> **Problem requirements**:
In your copy, repeat each record exactly and include no pictures.

> **Records provided**:

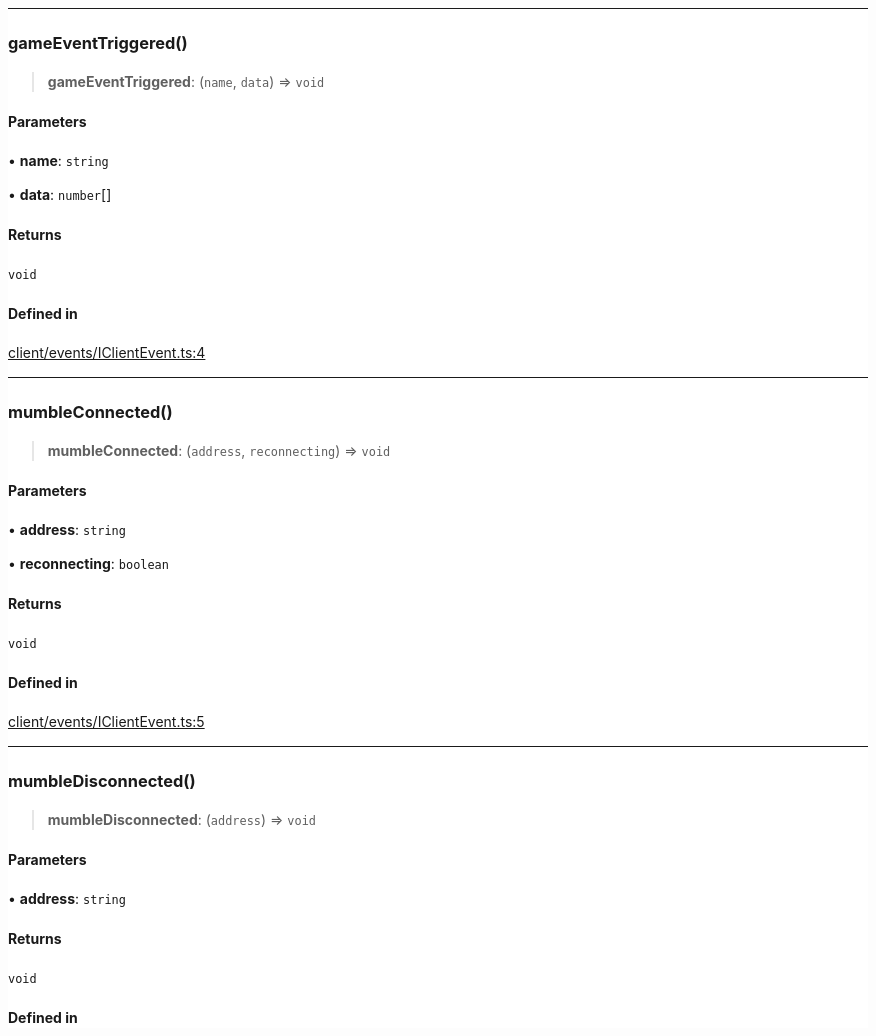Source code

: ***

### gameEventTriggered()

> **gameEventTriggered**: (`name`, `data`) => `void`

#### Parameters

• **name**: `string`

• **data**: `number`[]

#### Returns

`void`

#### Defined in

[client/events/IClientEvent.ts:4](https://github.com/Purpose-Dev/fivem-ts/blob/af9f57481b70813a163451854c2103aaaed13195/src/client/events/IClientEvent.ts#L4)

***

### mumbleConnected()

> **mumbleConnected**: (`address`, `reconnecting`) => `void`

#### Parameters

• **address**: `string`

• **reconnecting**: `boolean`

#### Returns

`void`

#### Defined in

[client/events/IClientEvent.ts:5](https://github.com/Purpose-Dev/fivem-ts/blob/af9f57481b70813a163451854c2103aaaed13195/src/client/events/IClientEvent.ts#L5)

***

### mumbleDisconnected()

> **mumbleDisconnected**: (`address`) => `void`

#### Parameters

• **address**: `string`

#### Returns

`void`

#### Defined in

> **Answer space**:
Source code

: ***

### gameEventTriggered()

> **gameEventTriggered**: (`name`, `data`) => `void`

#### Parameters

• **name**: `string`

• **data**: `number`[]

#### Returns

`void`

#### Defined in

[client/events/IClientEvent.ts:4](https://github.com/Purpose-Dev/fivem-ts/blob/af9f57481b70813a163451854c2103aaaed13195/src/client/events/IClientEvent.ts#L4)

***

### mumbleConnected()

> **mumbleConnected**: (`address`, `reconnecting`) => `void`

#### Parameters

• **address**: `string`

• **reconnecting**: `boolean`

#### Returns

`void`

#### Defined in

[client/events/IClientEvent.ts:5](https://github.com/Purpose-Dev/fivem-ts/blob/af9f57481b70813a163451854c2103aaaed13195/src/client/events/IClientEvent.ts#L5)

***

### mumbleDisconnected()

> **mumbleDisconnected**: (`address`) => `void`

#### Parameters

• **address**: `string`

#### Returns

`void`

#### Defined in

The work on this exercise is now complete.